National sovereignty and territorial integrity seem to have become the pivots of the legacy Koirala wants to build. Having done his best to de-develop the nation in its people’s name, Prachanda now envisages an economic revolution. The road to the putative presidency is paved with the hopes of its people. Madhav Nepal has an immediate focus: elections at all costs.
The national interest isn’t a concept Nepalis generally associate with Koirala. From Tanakpur to the privatization of Chinese-built enterprises, Koirala’s first term as premier was a saga of obeisance to the south. He never seemed to mind the “pro-Indian” tag.
This time, Koirala seems intent on undercutting his land of birth at every opportunity. Holding Indian officialdom complicit in everything from hijacking to currency counterfeiting to the Terai crisis, Koirala has warmed up to the Chinese. The handover of Dr. Kidney, too, seemed more of an effort to forestall the political fallout of Indian sleuths swooping on Kathmandu.
In some ways, this transformation – if that’s what it really is – mirrors that of his illustrious late brother. B.P. Koirala once campaigned against Nepal’s membership of the United Nations, arguing that it was merely an administrative unit of India.
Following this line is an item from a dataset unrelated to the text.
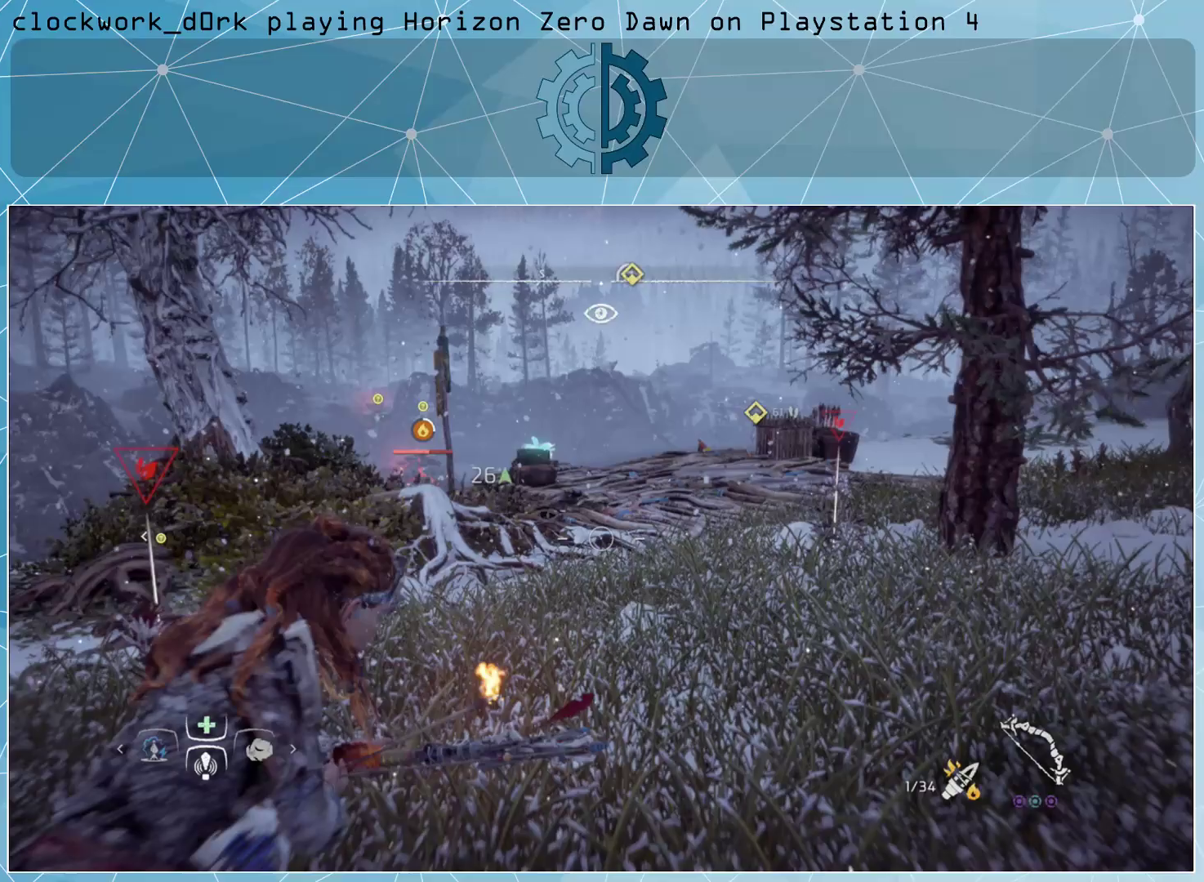
{"buttons": ["L2", "R2"], "left_stick": "up-right", "right_stick": "center", "events": [[133, "right_stick", "center"], [200, "R2", "down"], [267, "left_stick", "center"], [367, "left_stick", "up-right"]]}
As Nepal’s first elected prime minister, he made some of the most passionate speeches ever in defense of Nepalese independence.
Of course, we all know what happened to B.P. Koirala after that. In the end, he found Sundarijal more comfortable than South Extension or Sarnath because of the deviousness of his Indian hosts. Much as he opposed King Gyanendra’s direct rule, Girija Prasad Koirala must have come face to face with his own helplessness in New Delhi during the pre-February 2005 phase.
Given his age and virtual indispensability to the other stakeholders in Nepal, Girija Prasad would probably avoid the direct humiliation heaped on his brother from the south. But New Delhi’s cardinal rule remains that Koiralas aren’t supposed to flaunt the China card.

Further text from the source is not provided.